[Start Quoted text]

Entry for 15 March 2014:
We were supposed
to be working on our US taxes today, but Diane’s about to leave for 3 weeks in
California and Ohio, so we decided to squeeze in one more adventure before she
leaves.
We took the train
to Bowling, at the end of the Forth-Clyde Canal. We were the only people getting off the train
at the little station. It was windy and damp this close to the Firth of Clyde;
the station overlooks an abandoned harbor with containing a few picturesquely
decayed hulks of old fishing boats. We
followed the signs for the Canal, and after about a third of a mile arrived at
a set of harbors, locks, and British Waterways buildings.
It was about 3
miles to Dalmuir. Along the way we saw
another part of Glasgow: Wide canal
(wider than in the West End), reeds and cattails growing along the edge. Swans, bicycles, the occasional runner. Wetlands on our right, between us and the
Clyde, including the Saltings, a nature reserve. We missed it, but in Kilpatrick, by the
towering Erskine Bridge, about halfway between Bowling and Dalmuir, there is a
section of the canal whose north side (the towpath is on the south side)

[End Quoted text]

_Written problem 1_
According to the canal walk entry, how far was it from Bowling to Dalmuir?

[Start Dataset entries]

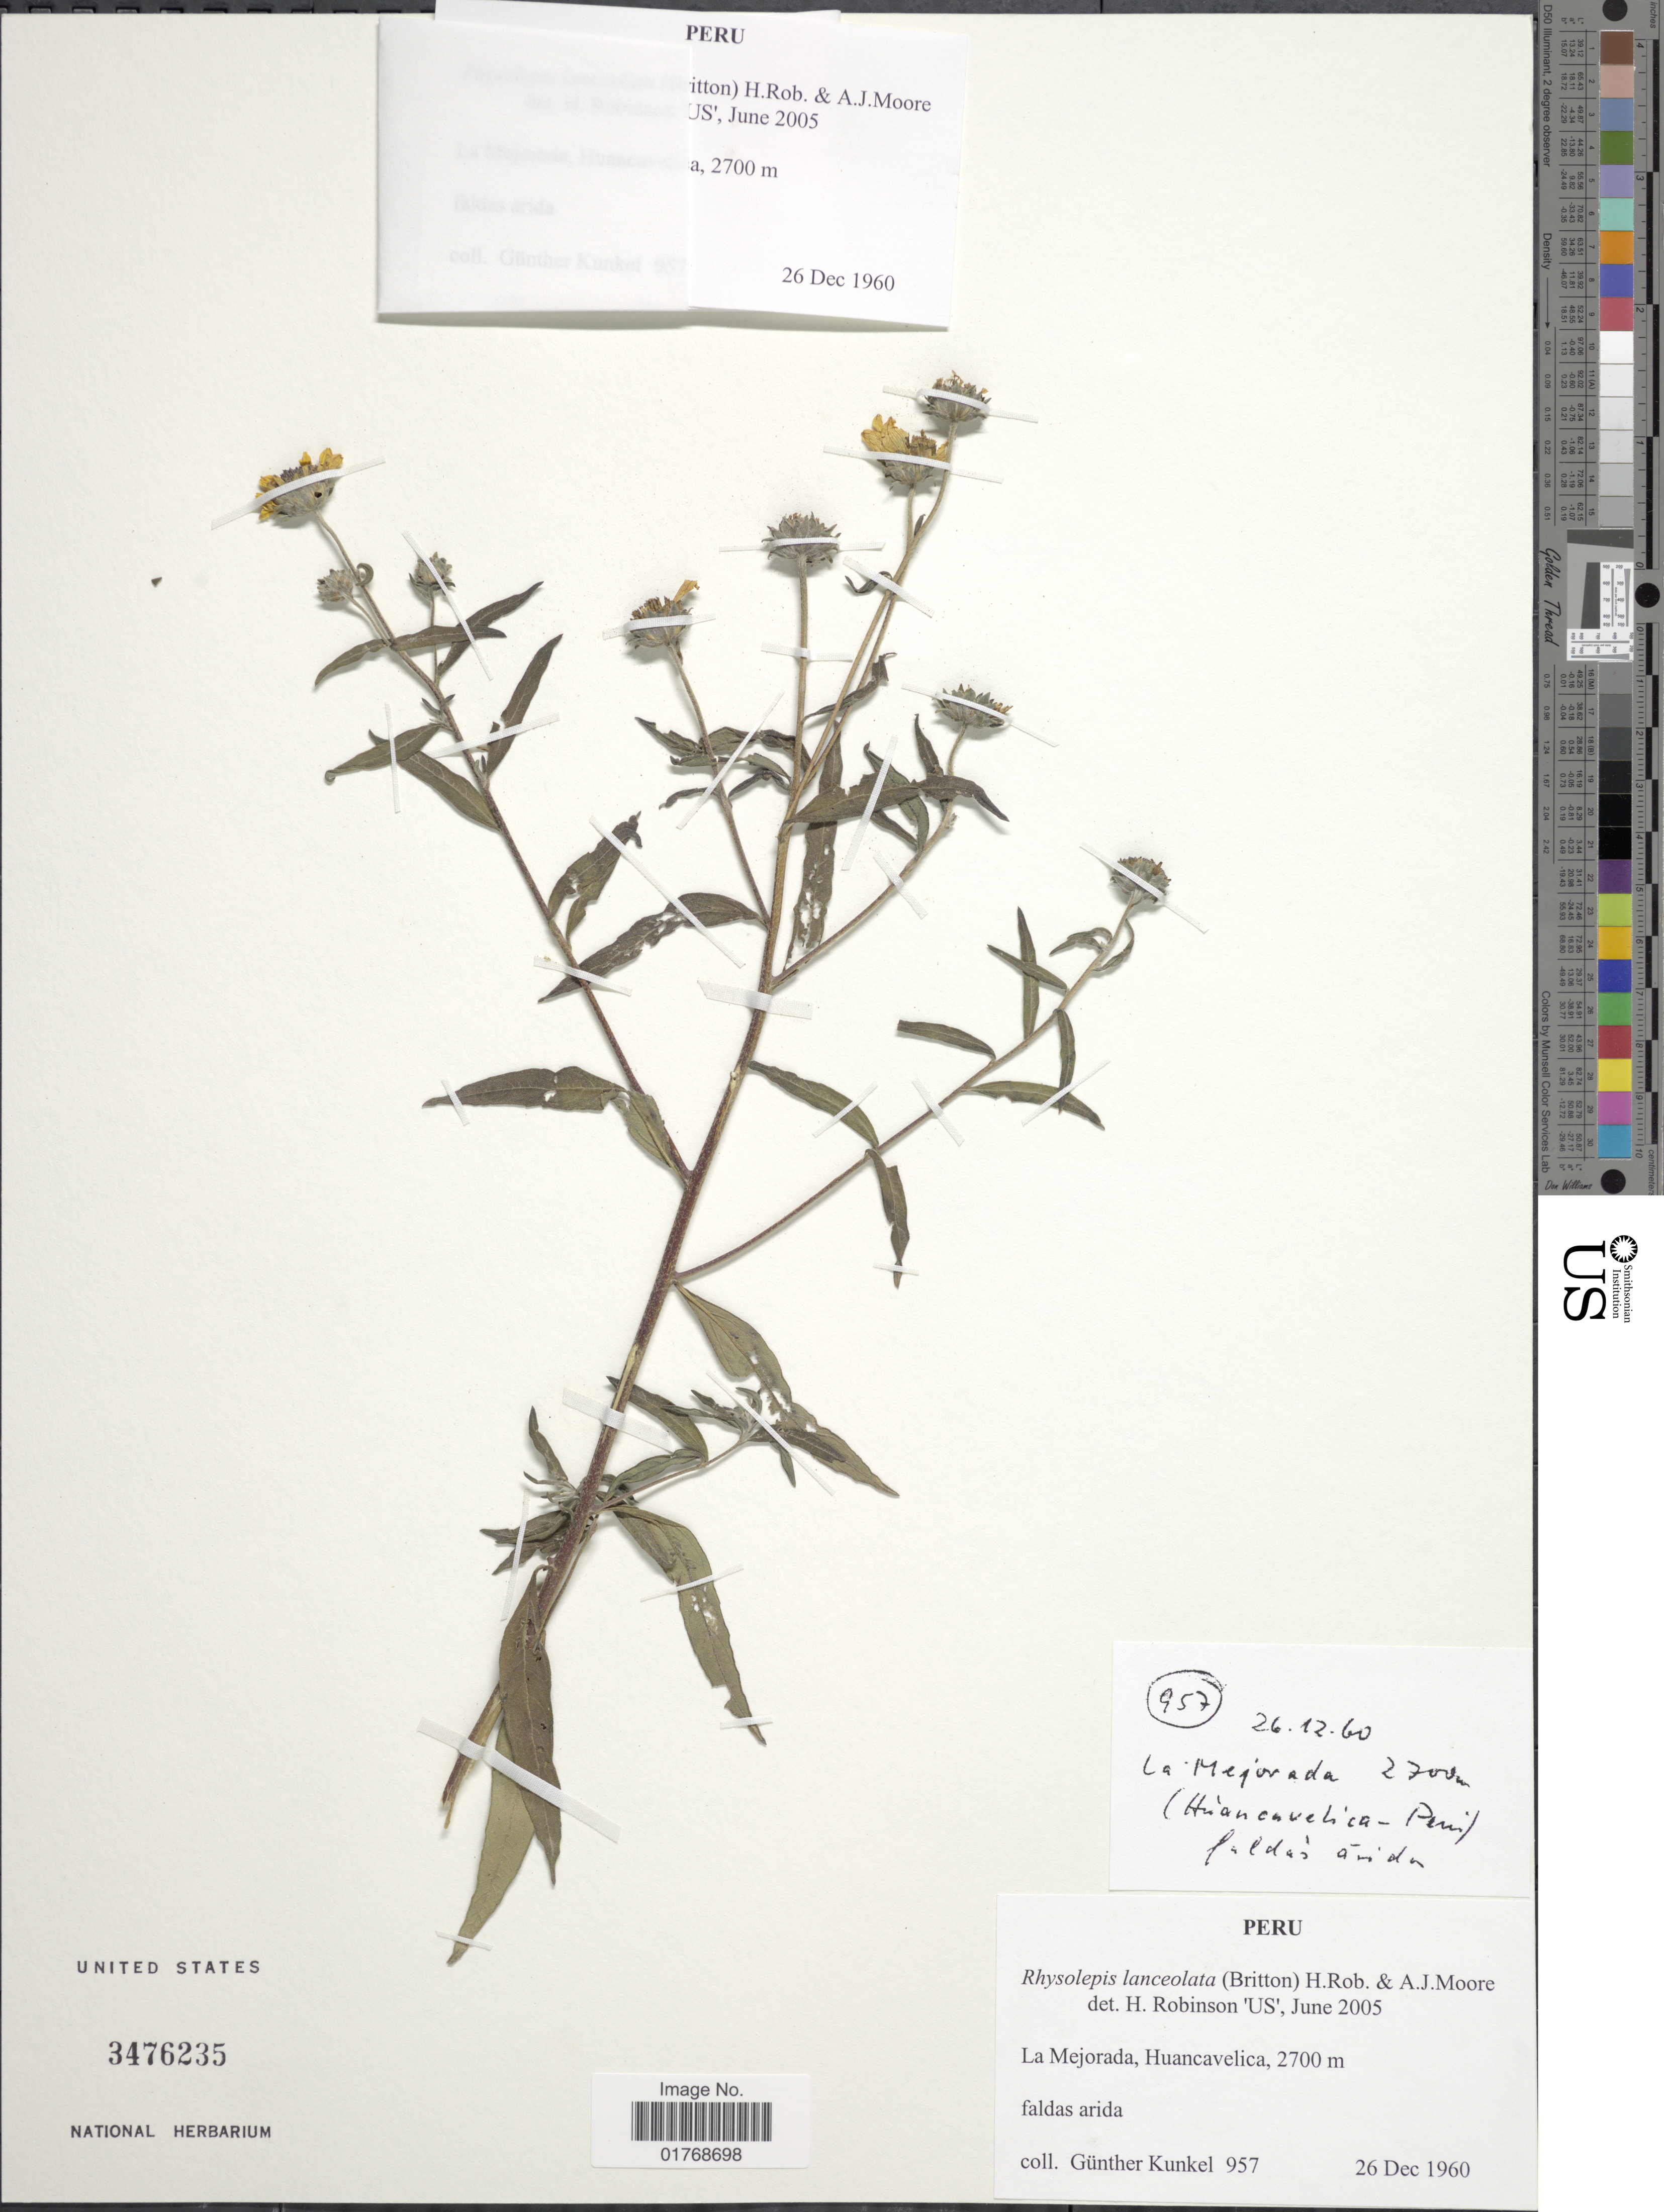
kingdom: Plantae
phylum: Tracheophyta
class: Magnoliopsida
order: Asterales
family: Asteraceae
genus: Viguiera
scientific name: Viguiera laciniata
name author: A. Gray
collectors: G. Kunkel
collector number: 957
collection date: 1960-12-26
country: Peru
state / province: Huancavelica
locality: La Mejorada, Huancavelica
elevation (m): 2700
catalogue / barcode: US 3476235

[End Dataset entries]

_Written problem 2_
Can you pull out the lines of the entries word for word, beginning at the line that contains "name author: A. Gray" and stopping after the last line of the entries, with both of those lines included?

_Task answer 1_
About 3 miles.

_Task answer 2_
name author: A. Gray
collectors: G. Kunkel
collector number: 957
collection date: 1960-12-26
country: Peru
state / province: Huancavelica
locality: La Mejorada, Huancavelica
elevation (m): 2700
catalogue / barcode: US 3476235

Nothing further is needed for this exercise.